→ Source information:
+++

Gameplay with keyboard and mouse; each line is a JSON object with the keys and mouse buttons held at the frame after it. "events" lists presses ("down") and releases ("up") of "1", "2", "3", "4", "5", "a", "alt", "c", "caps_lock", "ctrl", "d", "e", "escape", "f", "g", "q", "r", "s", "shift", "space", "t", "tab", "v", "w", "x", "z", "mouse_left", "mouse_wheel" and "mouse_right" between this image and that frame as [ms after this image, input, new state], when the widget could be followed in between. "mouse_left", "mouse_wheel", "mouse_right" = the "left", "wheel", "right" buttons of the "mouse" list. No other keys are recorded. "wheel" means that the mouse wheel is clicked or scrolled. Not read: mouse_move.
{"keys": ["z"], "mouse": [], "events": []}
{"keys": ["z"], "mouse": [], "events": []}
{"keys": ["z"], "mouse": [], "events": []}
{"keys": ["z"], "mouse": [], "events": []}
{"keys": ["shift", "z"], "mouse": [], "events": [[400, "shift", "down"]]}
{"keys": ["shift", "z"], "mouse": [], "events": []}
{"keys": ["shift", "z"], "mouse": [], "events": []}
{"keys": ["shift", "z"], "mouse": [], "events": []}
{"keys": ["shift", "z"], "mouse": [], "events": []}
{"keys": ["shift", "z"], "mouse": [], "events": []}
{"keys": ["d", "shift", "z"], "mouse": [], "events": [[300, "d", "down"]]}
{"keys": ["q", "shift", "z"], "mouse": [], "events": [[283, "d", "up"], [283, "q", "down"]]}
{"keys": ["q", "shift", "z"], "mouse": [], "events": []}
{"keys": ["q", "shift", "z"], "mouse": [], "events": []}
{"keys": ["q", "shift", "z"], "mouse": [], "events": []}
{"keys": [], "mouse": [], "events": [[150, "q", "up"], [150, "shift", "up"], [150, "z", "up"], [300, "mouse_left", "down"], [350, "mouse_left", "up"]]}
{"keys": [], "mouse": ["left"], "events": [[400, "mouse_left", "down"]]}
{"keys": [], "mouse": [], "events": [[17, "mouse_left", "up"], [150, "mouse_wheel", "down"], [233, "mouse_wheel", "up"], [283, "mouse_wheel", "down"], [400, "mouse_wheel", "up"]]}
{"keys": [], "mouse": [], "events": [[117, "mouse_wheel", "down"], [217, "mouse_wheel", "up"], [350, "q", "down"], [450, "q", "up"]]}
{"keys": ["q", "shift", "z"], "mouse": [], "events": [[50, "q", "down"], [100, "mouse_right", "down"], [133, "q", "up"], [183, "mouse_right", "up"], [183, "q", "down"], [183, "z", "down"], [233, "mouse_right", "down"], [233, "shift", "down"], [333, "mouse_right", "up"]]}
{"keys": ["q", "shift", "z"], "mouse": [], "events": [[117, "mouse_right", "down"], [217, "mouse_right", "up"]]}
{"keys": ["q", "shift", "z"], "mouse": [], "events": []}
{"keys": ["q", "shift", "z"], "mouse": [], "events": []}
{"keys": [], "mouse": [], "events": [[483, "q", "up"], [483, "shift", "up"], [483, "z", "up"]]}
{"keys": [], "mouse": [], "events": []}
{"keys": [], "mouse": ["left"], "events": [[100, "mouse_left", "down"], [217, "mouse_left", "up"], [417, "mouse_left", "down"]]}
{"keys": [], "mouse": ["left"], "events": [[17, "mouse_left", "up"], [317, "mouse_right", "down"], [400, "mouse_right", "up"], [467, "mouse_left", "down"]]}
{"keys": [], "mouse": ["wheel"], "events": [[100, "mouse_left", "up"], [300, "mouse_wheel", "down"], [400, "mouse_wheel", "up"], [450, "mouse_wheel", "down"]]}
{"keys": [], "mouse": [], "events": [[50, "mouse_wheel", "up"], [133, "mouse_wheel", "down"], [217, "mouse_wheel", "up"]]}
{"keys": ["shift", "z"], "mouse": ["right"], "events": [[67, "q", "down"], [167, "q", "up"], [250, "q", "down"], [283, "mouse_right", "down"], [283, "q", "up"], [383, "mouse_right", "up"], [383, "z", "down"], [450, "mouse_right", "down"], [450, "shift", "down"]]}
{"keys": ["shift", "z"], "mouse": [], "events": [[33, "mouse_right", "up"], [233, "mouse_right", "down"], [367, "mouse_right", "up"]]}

+++

→ Your instructions:
Restating all of the data exactly is the whole task.

→ Task solution:
Gameplay with keyboard and mouse; each line is a JSON object with the keys and mouse buttons held at the frame after it. "events" lists presses ("down") and releases ("up") of "1", "2", "3", "4", "5", "a", "alt", "c", "caps_lock", "ctrl", "d", "e", "escape", "f", "g", "q", "r", "s", "shift", "space", "t", "tab", "v", "w", "x", "z", "mouse_left", "mouse_wheel" and "mouse_right" between this image and that frame as [ms after this image, input, new state], when the widget could be followed in between. "mouse_left", "mouse_wheel", "mouse_right" = the "left", "wheel", "right" buttons of the "mouse" list. No other keys are recorded. "wheel" means that the mouse wheel is clicked or scrolled. Not read: mouse_move.
{"keys": ["z"], "mouse": [], "events": []}
{"keys": ["z"], "mouse": [], "events": []}
{"keys": ["z"], "mouse": [], "events": []}
{"keys": ["z"], "mouse": [], "events": []}
{"keys": ["shift", "z"], "mouse": [], "events": [[400, "shift", "down"]]}
{"keys": ["shift", "z"], "mouse": [], "events": []}
{"keys": ["shift", "z"], "mouse": [], "events": []}
{"keys": ["shift", "z"], "mouse": [], "events": []}
{"keys": ["shift", "z"], "mouse": [], "events": []}
{"keys": ["shift", "z"], "mouse": [], "events": []}
{"keys": ["d", "shift", "z"], "mouse": [], "events": [[300, "d", "down"]]}
{"keys": ["q", "shift", "z"], "mouse": [], "events": [[283, "d", "up"], [283, "q", "down"]]}
{"keys": ["q", "shift", "z"], "mouse": [], "events": []}
{"keys": ["q", "shift", "z"], "mouse": [], "events": []}
{"keys": ["q", "shift", "z"], "mouse": [], "events": []}
{"keys": [], "mouse": [], "events": [[150, "q", "up"], [150, "shift", "up"], [150, "z", "up"], [300, "mouse_left", "down"], [350, "mouse_left", "up"]]}
{"keys": [], "mouse": ["left"], "events": [[400, "mouse_left", "down"]]}
{"keys": [], "mouse": [], "events": [[17, "mouse_left", "up"], [150, "mouse_wheel", "down"], [233, "mouse_wheel", "up"], [283, "mouse_wheel", "down"], [400, "mouse_wheel", "up"]]}
{"keys": [], "mouse": [], "events": [[117, "mouse_wheel", "down"], [217, "mouse_wheel", "up"], [350, "q", "down"], [450, "q", "up"]]}
{"keys": ["q", "shift", "z"], "mouse": [], "events": [[50, "q", "down"], [100, "mouse_right", "down"], [133, "q", "up"], [183, "mouse_right", "up"], [183, "q", "down"], [183, "z", "down"], [233, "mouse_right", "down"], [233, "shift", "down"], [333, "mouse_right", "up"]]}
{"keys": ["q", "shift", "z"], "mouse": [], "events": [[117, "mouse_right", "down"], [217, "mouse_right", "up"]]}
{"keys": ["q", "shift", "z"], "mouse": [], "events": []}
{"keys": ["q", "shift", "z"], "mouse": [], "events": []}
{"keys": [], "mouse": [], "events": [[483, "q", "up"], [483, "shift", "up"], [483, "z", "up"]]}
{"keys": [], "mouse": [], "events": []}
{"keys": [], "mouse": ["left"], "events": [[100, "mouse_left", "down"], [217, "mouse_left", "up"], [417, "mouse_left", "down"]]}
{"keys": [], "mouse": ["left"], "events": [[17, "mouse_left", "up"], [317, "mouse_right", "down"], [400, "mouse_right", "up"], [467, "mouse_left", "down"]]}
{"keys": [], "mouse": ["wheel"], "events": [[100, "mouse_left", "up"], [300, "mouse_wheel", "down"], [400, "mouse_wheel", "up"], [450, "mouse_wheel", "down"]]}
{"keys": [], "mouse": [], "events": [[50, "mouse_wheel", "up"], [133, "mouse_wheel", "down"], [217, "mouse_wheel", "up"]]}
{"keys": ["shift", "z"], "mouse": ["right"], "events": [[67, "q", "down"], [167, "q", "up"], [250, "q", "down"], [283, "mouse_right", "down"], [283, "q", "up"], [383, "mouse_right", "up"], [383, "z", "down"], [450, "mouse_right", "down"], [450, "shift", "down"]]}
{"keys": ["shift", "z"], "mouse": [], "events": [[33, "mouse_right", "up"], [233, "mouse_right", "down"], [367, "mouse_right", "up"]]}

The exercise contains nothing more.